Whipple Procedure (Pancreaticoduodenectomy)

The Whipple procedure is typically performed on patients with tumors in the head of the pancreas.  In this operation, the surgeon removes the tumor with the head of the pancreas and the first portion of the small intestine, called the duodenum.  The gallbladder is also removed during the surgery.  In a classical Whipple, the lower third of the stomach is also removed.  A more recent modification of the Whipple procedure (the pylorus preserving Whipple) preserves the entire stomach.  Once the tumor is removed with the surrounding structures, the remnant of the pancreas (the neck, body, and tail of the gland), the bile duct and the stomach are sewn into the remaining small intestine.

A Whipple procedure typically requires between 4 and 6 hours to complete.  When patients wake up from the surgery, they will have two temporary tubes coming out of the abdomen.  One is a surgical drain that is placed next to all of the new connections.  About 5% of patients will leak from one of the new connections.  If this occurs, it almost never requires returning to the operating room.  However, all of the leaking fluid does need to be aspirated.  Patients get sick with infection if the fluid is allowed to pool in the abdomen.  The leaking fluid is typically captured by the drain which can be removed in the office about a month after the surgery once the leak has sealed.

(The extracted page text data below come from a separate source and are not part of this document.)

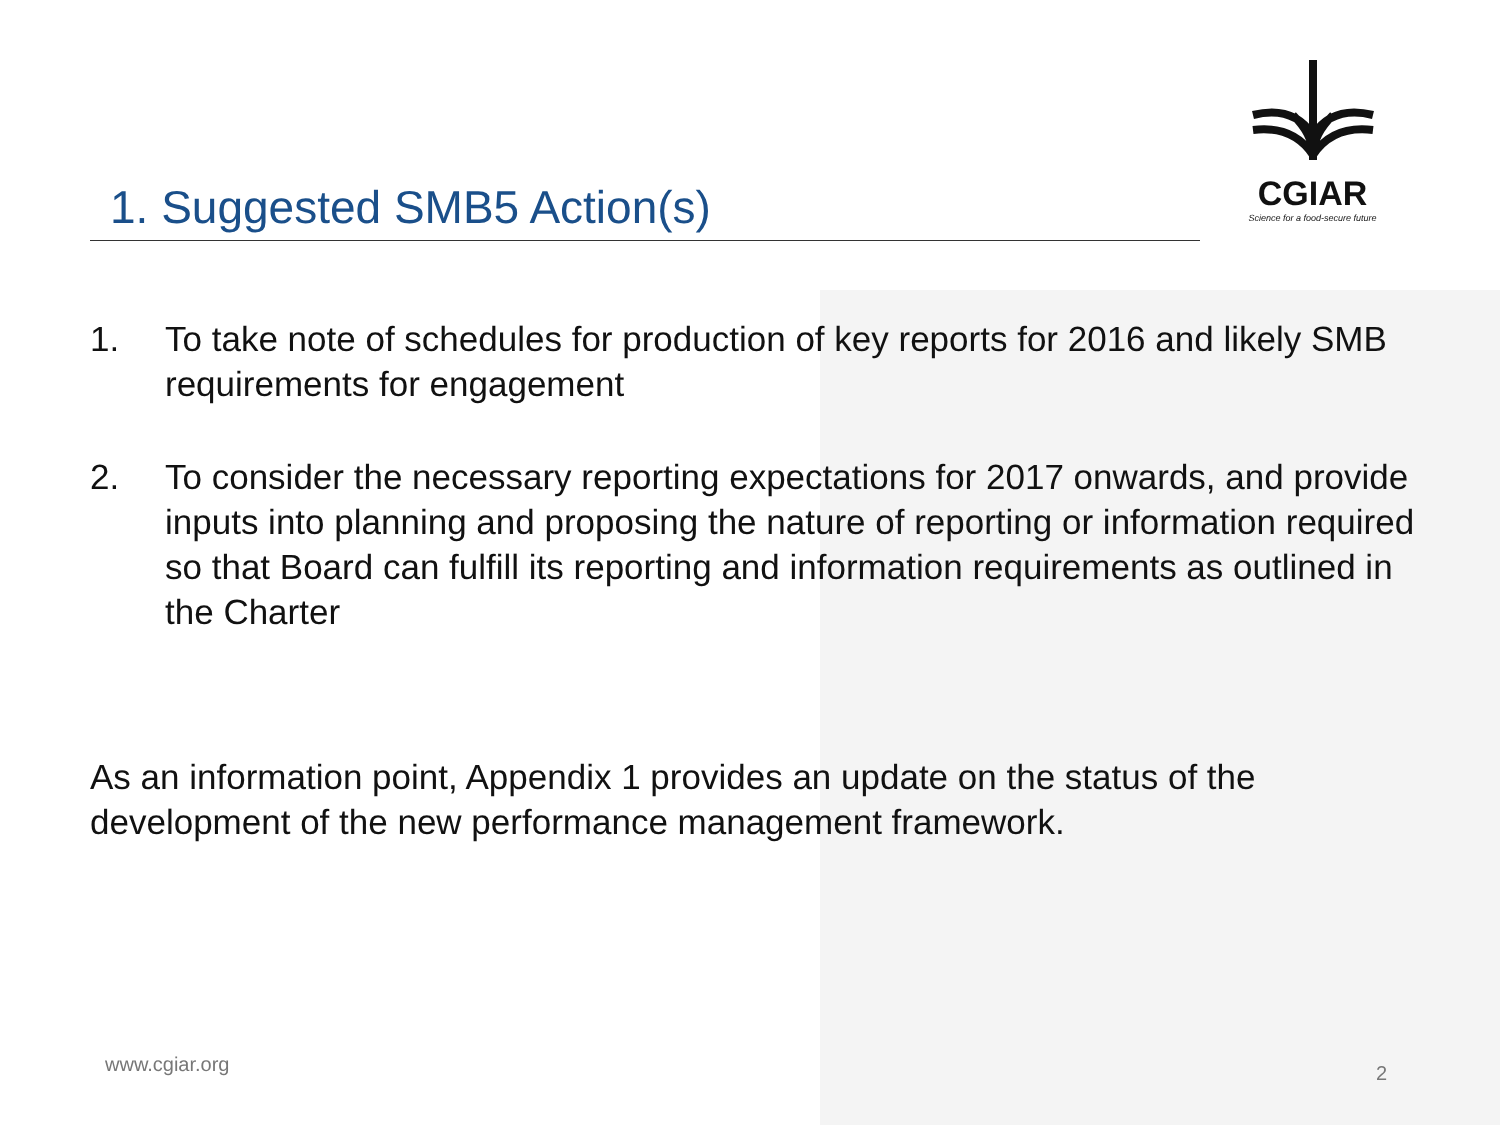CGIAR
Science for a food-secure future
1. Suggested SMB5 Action(s)
1. To take note of schedules for production of key reports for 2016 and likely SMB requirements for engagement
2. To consider the necessary reporting expectations for 2017 onwards, and provide inputs into planning and proposing the nature of reporting or information required so that Board can fulfill its reporting and information requirements as outlined in the Charter
As an information point, Appendix 1 provides an update on the status of the development of the new performance management framework.
www.cgiar.org 2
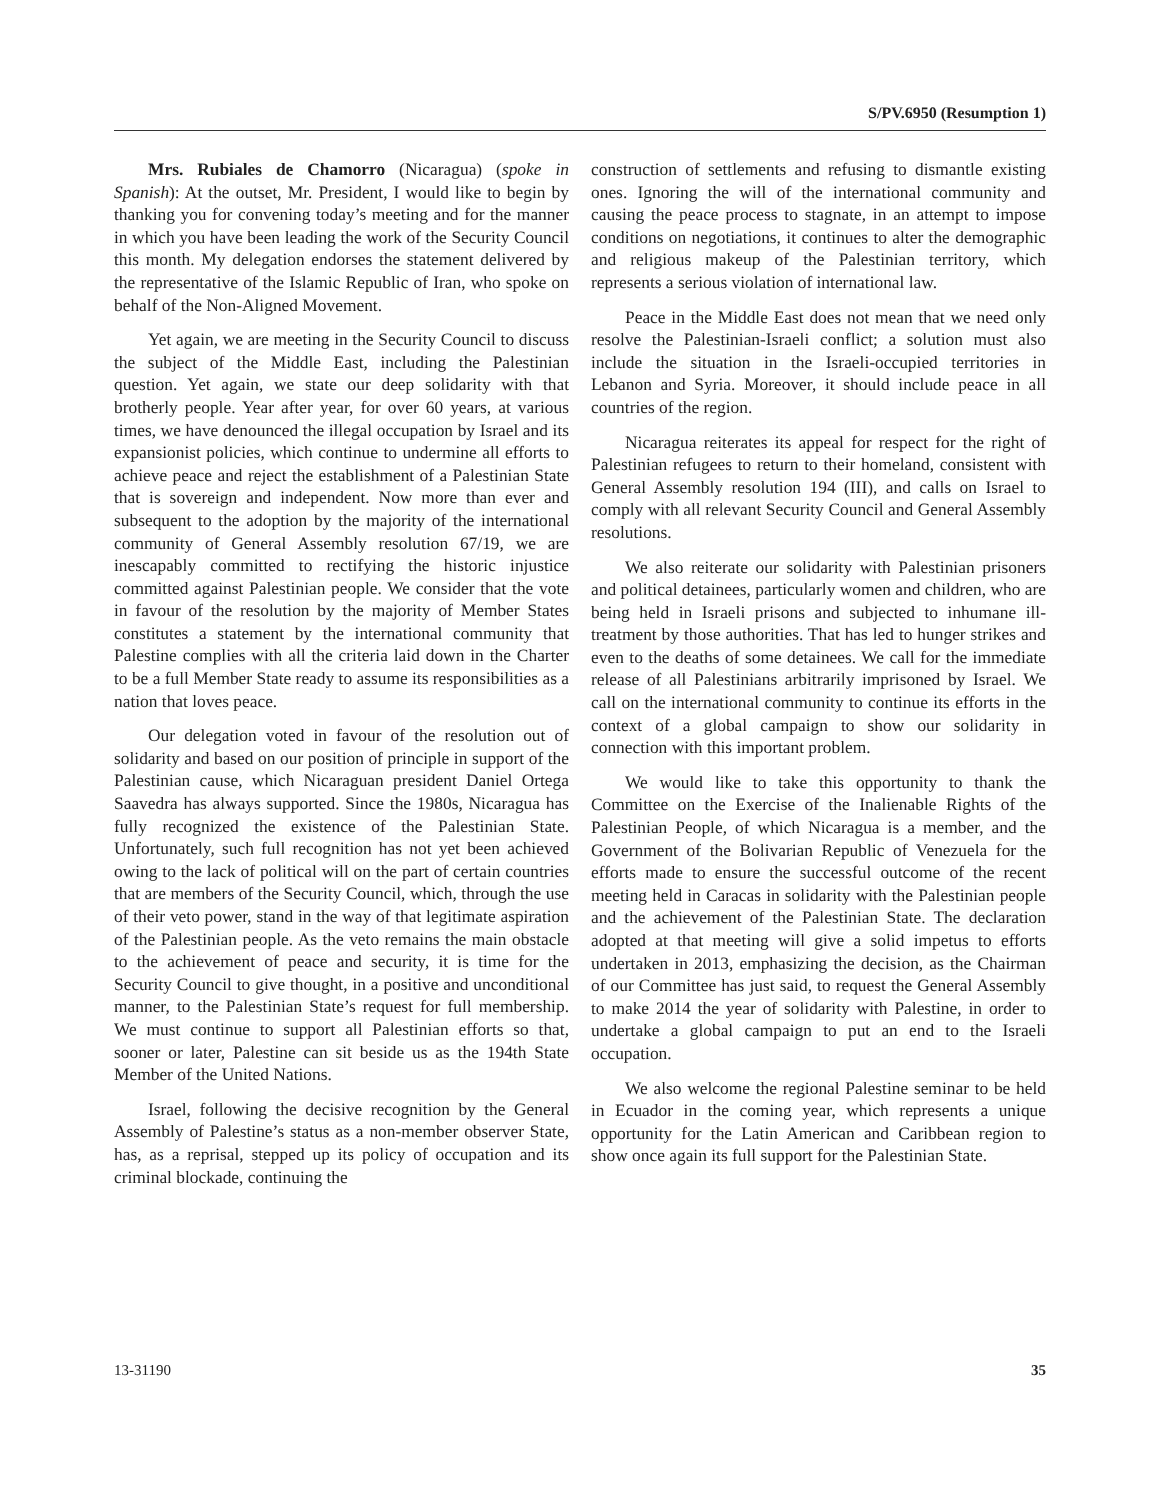S/PV.6950 (Resumption 1)
Mrs. Rubiales de Chamorro (Nicaragua) (spoke in Spanish): At the outset, Mr. President, I would like to begin by thanking you for convening today’s meeting and for the manner in which you have been leading the work of the Security Council this month. My delegation endorses the statement delivered by the representative of the Islamic Republic of Iran, who spoke on behalf of the Non-Aligned Movement.
Yet again, we are meeting in the Security Council to discuss the subject of the Middle East, including the Palestinian question. Yet again, we state our deep solidarity with that brotherly people. Year after year, for over 60 years, at various times, we have denounced the illegal occupation by Israel and its expansionist policies, which continue to undermine all efforts to achieve peace and reject the establishment of a Palestinian State that is sovereign and independent. Now more than ever and subsequent to the adoption by the majority of the international community of General Assembly resolution 67/19, we are inescapably committed to rectifying the historic injustice committed against Palestinian people. We consider that the vote in favour of the resolution by the majority of Member States constitutes a statement by the international community that Palestine complies with all the criteria laid down in the Charter to be a full Member State ready to assume its responsibilities as a nation that loves peace.
Our delegation voted in favour of the resolution out of solidarity and based on our position of principle in support of the Palestinian cause, which Nicaraguan president Daniel Ortega Saavedra has always supported. Since the 1980s, Nicaragua has fully recognized the existence of the Palestinian State. Unfortunately, such full recognition has not yet been achieved owing to the lack of political will on the part of certain countries that are members of the Security Council, which, through the use of their veto power, stand in the way of that legitimate aspiration of the Palestinian people. As the veto remains the main obstacle to the achievement of peace and security, it is time for the Security Council to give thought, in a positive and unconditional manner, to the Palestinian State’s request for full membership. We must continue to support all Palestinian efforts so that, sooner or later, Palestine can sit beside us as the 194th State Member of the United Nations.
Israel, following the decisive recognition by the General Assembly of Palestine’s status as a non-member observer State, has, as a reprisal, stepped up its policy of occupation and its criminal blockade, continuing the
construction of settlements and refusing to dismantle existing ones. Ignoring the will of the international community and causing the peace process to stagnate, in an attempt to impose conditions on negotiations, it continues to alter the demographic and religious makeup of the Palestinian territory, which represents a serious violation of international law.
Peace in the Middle East does not mean that we need only resolve the Palestinian-Israeli conflict; a solution must also include the situation in the Israeli-occupied territories in Lebanon and Syria. Moreover, it should include peace in all countries of the region.
Nicaragua reiterates its appeal for respect for the right of Palestinian refugees to return to their homeland, consistent with General Assembly resolution 194 (III), and calls on Israel to comply with all relevant Security Council and General Assembly resolutions.
We also reiterate our solidarity with Palestinian prisoners and political detainees, particularly women and children, who are being held in Israeli prisons and subjected to inhumane ill-treatment by those authorities. That has led to hunger strikes and even to the deaths of some detainees. We call for the immediate release of all Palestinians arbitrarily imprisoned by Israel. We call on the international community to continue its efforts in the context of a global campaign to show our solidarity in connection with this important problem.
We would like to take this opportunity to thank the Committee on the Exercise of the Inalienable Rights of the Palestinian People, of which Nicaragua is a member, and the Government of the Bolivarian Republic of Venezuela for the efforts made to ensure the successful outcome of the recent meeting held in Caracas in solidarity with the Palestinian people and the achievement of the Palestinian State. The declaration adopted at that meeting will give a solid impetus to efforts undertaken in 2013, emphasizing the decision, as the Chairman of our Committee has just said, to request the General Assembly to make 2014 the year of solidarity with Palestine, in order to undertake a global campaign to put an end to the Israeli occupation.
We also welcome the regional Palestine seminar to be held in Ecuador in the coming year, which represents a unique opportunity for the Latin American and Caribbean region to show once again its full support for the Palestinian State.
13-31190 35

The second tube coming out of the abdomen comes directly out of the stomach and is called a gastrostomy tube.  The stomach tends to be lazy after a Whipple procedure;  it often does not empty well in the early postoperative period.  Most patients are eating solid food by about a week after surgery.  However, up to 15% of patients will have delayed return of their stomach function.  The stomach needs to be well drained until it is functioning.  The gastrostomy tube is the most comfortable and safest way to achieve this.  Most patients return home with the gastrostomy tube taped to their sides.  After two weeks, the surgeon can safely remove the tube in the office with minor if any discomfort.

Risks of Surgery

This operation also carries a 2% risk of bleeding that would require a return to the operating room and about a 5% risk of infection (wound infection, urinary tract infection, abdominal abscess).  These infectious complications are aggressively managed until they resolve.  There is also a risk of blood clots developing in the leg veins.  Both cancer and surgery increase this risk.  For this reason patients are kept on low dose blood thinners for their entire hospital stay.

Changes in Diabetic Status

The pancreas has two functions.  One is to make insulin to control the blood sugar.  The Whipple procedure removes part of the pancreas and thus, some of the insulin producing cells (beta islet cells).  Patients with normal preoperative blood sugar who undergo this operation have about a 10% chance of developing diabetes which would require insulin injections to manage.  Patients who have diet controlled diabetes before the surgery have a higher chance of needing insulin after the operation, and almost all patients who are taking an oral hypoglycemic agent preoperatively will require insulin to control their blood sugar after the operation.

Hospital Stay and Recovery

Patients can expect to stay in the hospital for 7 to 10 days after the surgery.  What keeps patients in the hospital the longest is waiting for their stomach function to return.  Once home, the full recovery is expected to take about two months.